Passage START

Barlow Park
- Interactive map of Barlow Park
- Location: Crn Scott & Severin St, Parramatta Park, Cairns, Queensland
- Coordinates: 16°55′49″S 145°46′2″E﻿ / ﻿16.93028°S 145.76722°E
- Capacity: 16,700 (1,700 seated)

Tenant
- Northern Pride RLFC

= Barlow Park =

Multi-sports facility in Cairns, Queensland, Australia

Barlow Park is a multi-sports facility and stadium in Parramatta Park, Cairns, Queensland, Australia.

The Park is home of the Northern Pride RLFC offices, Cairns District Rugby Union, Cairns and District Athletics Association, Australian Sports Commission Development, Oztag, and formerly Cairns FC and Far North Queensland Rugby League.

Passage END
Study material START

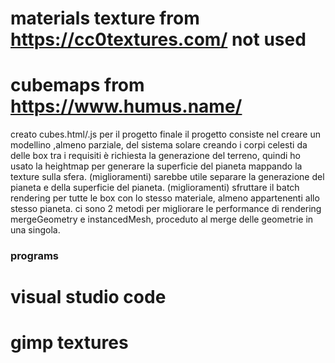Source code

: 
# materials texture from https://cc0textures.com/ not used
# cubemaps from https://www.humus.name/ 

 creato cubes.html/.js per il progetto finale
 il progetto consiste nel creare un modellino ,almeno parziale, del sistema solare creando i corpi celesti da delle box
 tra i requisiti è richiesta la generazione del terreno, quindi ho usato la heightmap per generare la superficie del pianeta mappando la texture sulla sfera.
 (miglioramenti) sarebbe utile separare la generazione del pianeta e della superficie del pianeta.
 (miglioramenti) sfruttare il batch rendering per tutte le box con lo stesso materiale, almeno appartenenti allo stesso pianeta.
 ci sono 2 metodi per migliorare le performance di rendering mergeGeometry e instancedMesh, proceduto al merge delle geometrie in una singola.




### programs
# visual studio code
# gimp textures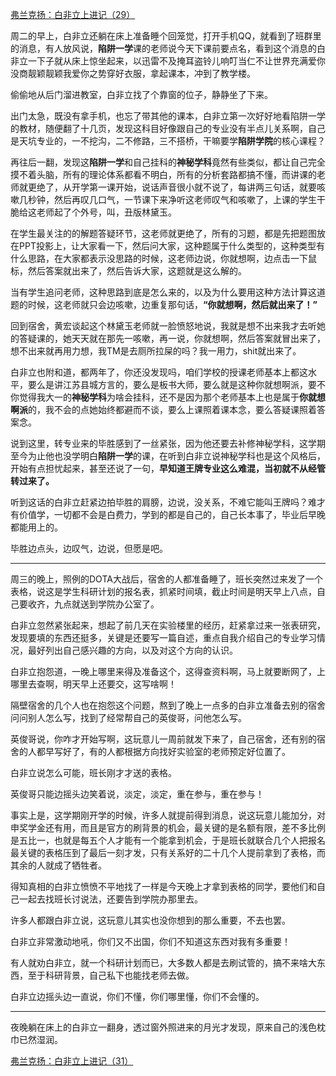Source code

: <p></p><a href="https://zhuanlan.zhihu.com/p/97049429" data-draft-node="block" data-draft-type="link-card" data-image="https://pic2.zhimg.com/v2-a710ef3fb52b3252b18ca11987c86cb9_180x120.jpg" data-image-width="1782" data-image-height="530" class="internal">弗兰克扬：白非立上进记（29）</a><p>周二的早上，白非立还躺在床上准备睡个回笼觉，打开手机QQ，就看到了班群里的消息，有人放风说，<b>陷阱一学</b>课的老师说今天下课前要点名，看到这个消息的白非立一下子就从床上惊坐起来，以迅雷不及掩耳盗铃儿响叮当仁不让世界充满爱你没商靓颖靓颖我爱你之势穿好衣服，拿起课本，冲到了教学楼。</p><p>偷偷地从后门溜进教室，白非立找了个靠窗的位子，静静坐了下来。</p><p>出门太急，既没有拿手机，也忘了带其他的课本，白非立第一次好好地看陷阱一学的教材，随便翻了十几页，发现这科目好像跟自己的专业没有半点儿关系啊，自己是天坑专业的，一不挖沟，二不修路，三不搭桥，干嘛要学<b>陷阱学院</b>的核心课程？</p><p>再往后一翻，发现这<b>陷阱一学</b>和自己挂科的<b>神秘学科</b>竟然有些类似，都让自己完全摸不着头脑，所有的理论体系都看不明白，所有的分析套路都搞不懂，而讲课的老师就更绝了，从开学第一课开始，说话声音很小就不说了，每讲两三句话，就要咳嗽几秒钟，然后再叹几口气，一节课下来净听这老师叹气和咳嗽了，上课的学生干脆给这老师起了个外号，叫，丑版林黛玉。</p><p>在学生最关注的的解题答疑环节，这老师就更绝了，所有的习题，都是先把题图放在PPT投影上，让大家看一下，然后问大家，这种题属于什么类型的，这种类型有什么思路，在大家都表示没思路的时候，这老师边说，你就想啊，边点击一下鼠标，然后答案就出来了，然后告诉大家，这题就是这么解的。</p><p>当有学生追问老师，这种思路到底是怎么来的，以及为什么要用这种方法计算这道题的时候，这老师就只会边咳嗽，边重复那句话，<b>“你就想啊，然后就出来了！”</b></p><p>回到宿舍，黄宏谈起这个林黛玉老师就一脸愤怒地说，我就是想不出来我才去听她的答疑课的，她天天就在那先一咳嗽，再一说，你就想啊，然后答案就冒出来了，想不出来就再用力想，我TM是去厕所拉屎的吗？我一用力，shit就出来了。</p><p>白非立也附和道，都两年了，你还没发现吗，咱们学校的授课老师基本上都这水平，要么是讲江苏县城方言的，要么是板书大师，要么就是这种你就想啊派，要不你觉得我大一的<b>神秘学科</b>为啥会挂科，还不是因为那个老师基本上也是属于<b>你就想啊派</b>的，我不会的点她始终都避而不谈，要么上课照着课本念，要么答疑课照着答案念。</p><p>说到这里，转专业来的毕胜感到了一丝紧张，因为他还要去补修神秘学科，这学期至今为止他也没学明白<b>陷阱一学</b>的课，在听到白非立说神秘学科也是这个风格后，开始有点担忧起来，甚至还说了一句，<b>早知道王牌专业这么难混，当初就不从经管转过来了。</b></p><p>听到这话的白非立赶紧边拍毕胜的肩膀，边说，没关系，不难它能叫王牌吗？难才有价值学，一切都不会是白费力，学到的都是自己的，自己长本事了，毕业后早晚都能用上的。</p><p>毕胜边点头，边叹气，边说，但愿是吧。</p><hr><p>周三的晚上，照例的DOTA大战后，宿舍的人都准备睡了，班长突然过来发了一个表格，说这是学生科研计划的报名表，抓紧时间填，截止时间是明天早上八点，自己要收齐，九点就送到学院办公室了。</p><p>白非立忽然紧张起来，想起了前几天在实验楼里的经历，赶紧拿过来一张表研究，发现要填的东西还挺多，关键是还要写一篇自述，重点自我介绍自己的专业学习情况，最好列出自己感兴趣的方向，以及对这个方向的认识。</p><p>白非立抱怨道，一晚上哪里来得及准备这个，这得查资料啊，马上就要断网了，上哪里去查啊，明天早上还要交，这写啥啊！</p><p>隔壁宿舍的几个人也在抱怨这个问题，熬到了晚上一点多的白非立准备去别的宿舍问问别人怎么写，找到了经常帮自己的英俊哥，问他怎么写。</p><p>英俊哥说，你咋才开始写啊，这玩意儿一周前就发下来了，自己宿舍，还有别的宿舍的人都早写好了，有的人都根据方向找好实验室的老师预定好位置了。</p><p>白非立说怎么可能，班长刚才才送的表格。</p><p>英俊哥只能边摇头边笑着说，淡定，淡定，重在参与，重在参与！</p><p>事实上是，这学期刚开学的时候，许多人就提前得到消息，说这玩意儿能加分，对申奖学金还有用，而且是官方的刷背景的机会，最关键的是名额有限，差不多比例是五比一，也就是每五个人才能有一个能拿到机会，于是班长就联合几个人把报名最关键的表格压到了最后一刻才发，只有关系好的二十几个人提前拿到了表格，而其余的人就成了牺牲者。</p><p>得知真相的白非立愤愤不平地找了一样是今天晚上才拿到表格的同学，要他们和自己一起去找班长讨说法，还要告到学院办那里去。</p><p>许多人都跟白非立说，这玩意儿其实也没你想到的那么重要，不去也罢。</p><p>白非立非常激动地吼，你们又不出国，你们不知道这东西对我有多重要！</p><p>有人就劝白非立，就一个科研计划而已，大多数人都是去刷试管的，搞不来啥大东西，至于科研背景，自己私下也能找老师去做。</p><p>白非立边摇头边一直说，你们不懂，你们哪里懂，你们不会懂的。</p><hr><p>夜晚躺在床上的白非立一翻身，透过窗外照进来的月光才发现，原来自己的浅色枕巾已然湿润。</p><a href="https://zhuanlan.zhihu.com/p/97426827" data-draft-node="block" data-draft-type="link-card" data-image="https://pic1.zhimg.com/v2-87cf649b9d27cdf47783866038c56a10_180x120.jpg" data-image-width="976" data-image-height="389" class="internal">弗兰克扬：白非立上进记（31）</a><p></p>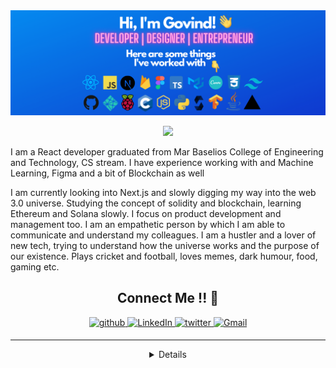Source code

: 
<img src="BannerNew.png"/>

<br>

<p align="center">
  <img src = "https://github-readme-stats.vercel.app/api?username=chandran-jr&show_icons=true&count_private=true&theme=dark&hide=issues&line_height=32">
</p>

<p>I am a React developer graduated from Mar Baselios College of Engineering and Technology, CS stream. I have experience working with and Machine Learning, Figma and a bit of Blockchain as well</p>

<p>I am currently looking into Next.js and slowly digging my way into the web 3.0 universe. Studying the concept of solidity and blockchain, learning Ethereum and Solana slowly. I focus on product development and management too. I am an empathetic person by which I am able to communicate and understand my colleagues. I am a hustler and a lover of new tech, trying to understand how the universe works and the purpose of our existence. Plays cricket and football, loves memes, dark humour, food, gaming etc.</p>

<h2 align="center">Connect Me !! 🤝</h2> 

<p align="center">
<a href="https://github.com/chandran-jr" target="_blank">
<img src=https://img.shields.io/badge/github-%2324292e.svg?&style=for-the-badge&logo=github&logoColor=white alt=github style="margin-bottom: 5px;" />
</a>
<a href="https://www.linkedin.com/in/govind-b-chandran-46821a193/" target="_blank">
<img alt="LinkedIn" src="https://img.shields.io/badge/linkedin%20-%230077B5.svg?&style=for-the-badge&logo=linkedin&logoColor=white"/>
</a>
<a href="https://twitter.com/GovindChandran5" target="_blank">
<img src=https://img.shields.io/badge/twitter-%2300acee.svg?&style=for-the-badge&logo=twitter&logoColor=white alt=twitter style="margin-bottom: 5px;" />
</a>
<a href="mailto:govindchandran150@gmail.com">
<img alt="Gmail" src="https://img.shields.io/badge/Gmail-D14836?style=for-the-badge&logo=gmail&logoColor=white" />
</p> 

----


<details align="center">
  <summary>GitHub Trophies 🏆</summary>
<p align="center">
  <a href="https://github.com/ryo-ma/github-profile-trophy" target="_blank">
    <img src="https://github-profile-trophy.vercel.app/?username=chandran-jr&theme=gruvbox"/>
  </a>
</p>
</details>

Study material END

• _List of tasks_:
(1) According to the Barlow Park text, how many of the stadium's places are seated?
(2) Please translate this sentence from the Barlow Park text into Spanish: "Barlow Park is a multi-sports facility and stadium in Parramatta Park, Cairns, Queensland, Australia."
(3) Write out the Barlow Park text between "Barlow Park is" and "Queensland Rugby League.", inclusive, swapping "offices" for "headquarters".

• _Solution set_:
(1) 1,700

(2) Barlow Park es un complejo multideportivo y estadio situado en Parramatta Park, Cairns, Queensland, Australia.

(3)
Barlow Park is a multi-sports facility and stadium in Parramatta Park, Cairns, Queensland, Australia.

The Park is home of the Northern Pride RLFC headquarters, Cairns District Rugby Union, Cairns and District Athletics Association, Australian Sports Commission Development, Oztag, and formerly Cairns FC and Far North Queensland Rugby League.